Hearty Cheddar Cheese Muffins with Green Onions
There are some foods that, personally, I just don't find appealing to eat for certain meals. For example, I like leafy salads and all kinds of cooked vegetables. For breakfast, though? Ehhh, no.
And I have no problems with eating a bowl of cereal with milk for dinner if I get home extra late from work and don't have anything in the fridge ready to heat up, nor do I have a problem with All-Bran. But All-Bran is not a cereal that I care to eat at night.

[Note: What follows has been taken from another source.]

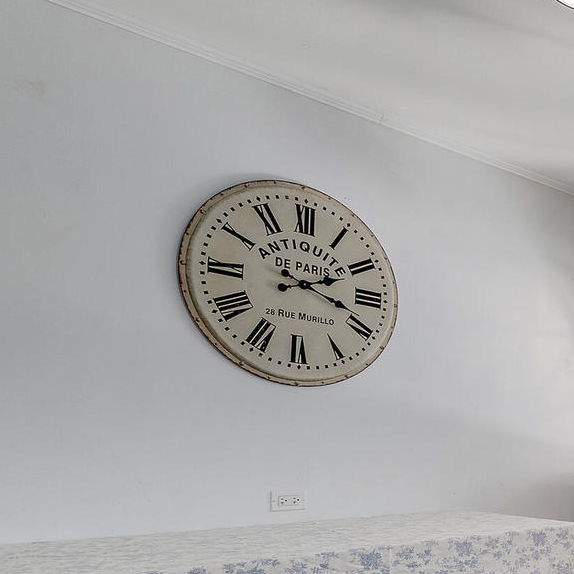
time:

There are other foods that I will readily eat any time. Carb-y, cheesy things come to mind. These savoury muffins are great for breakfast paired with fruit and are a delicious accompaniment to a bowl of chili or stew for lunch or dinner.
Adapted from Cooks Country
Makes 12 muffins
1½ cup whole-wheat flour
1¼ cup all-purpose flour
1 tbsp baking powder
1 tsp salt
¼ tsp cayenne pepper
4 oz old cheddar cheese, grated (1 cup)
⅓ cup thinly sliced green onions (2 medium)
1½ cups milk
½ cup plain Greek yogurt
3 tbsp canola oil
1 large egg
Place oven rack in the middle position; preheat oven to 375° F. Grease a 12-cup muffin pan.
In a large bowl, whisk together the flours, baking powder, salt, and cayenne pepper. Add the cheese and green onions; use a fork to incorporate, breaking up any clumps of cheese. In a medium bowl, whisk together the milk, yogurt, oil, and egg until smooth. Pour the wet mixture into the dry; gently fold in with a rubber spatula just until combined (the batter will be very thick).
Using a ¼-cup ice cream scoop, drop heaping scoops of batter into each muffin cup. Bake until a toothpick inserted into the centre of a muffin comes out clean, 22 to 25 minutes, rotating the pan halfway through baking.
Let the muffins sit in the pan for 5 minutes, then remove to a wire rack and let cool for 10 minutes before serving.
I do not provide nutrition analyses of the recipes I post for various reasons, but mostly because I would rather not uphold diet culture messaging about choosing foods based on their caloric value or macronutrient composition. Humans survived for millennia without knowing the calorie and nutrient content of the foods they ate. They were fine – really.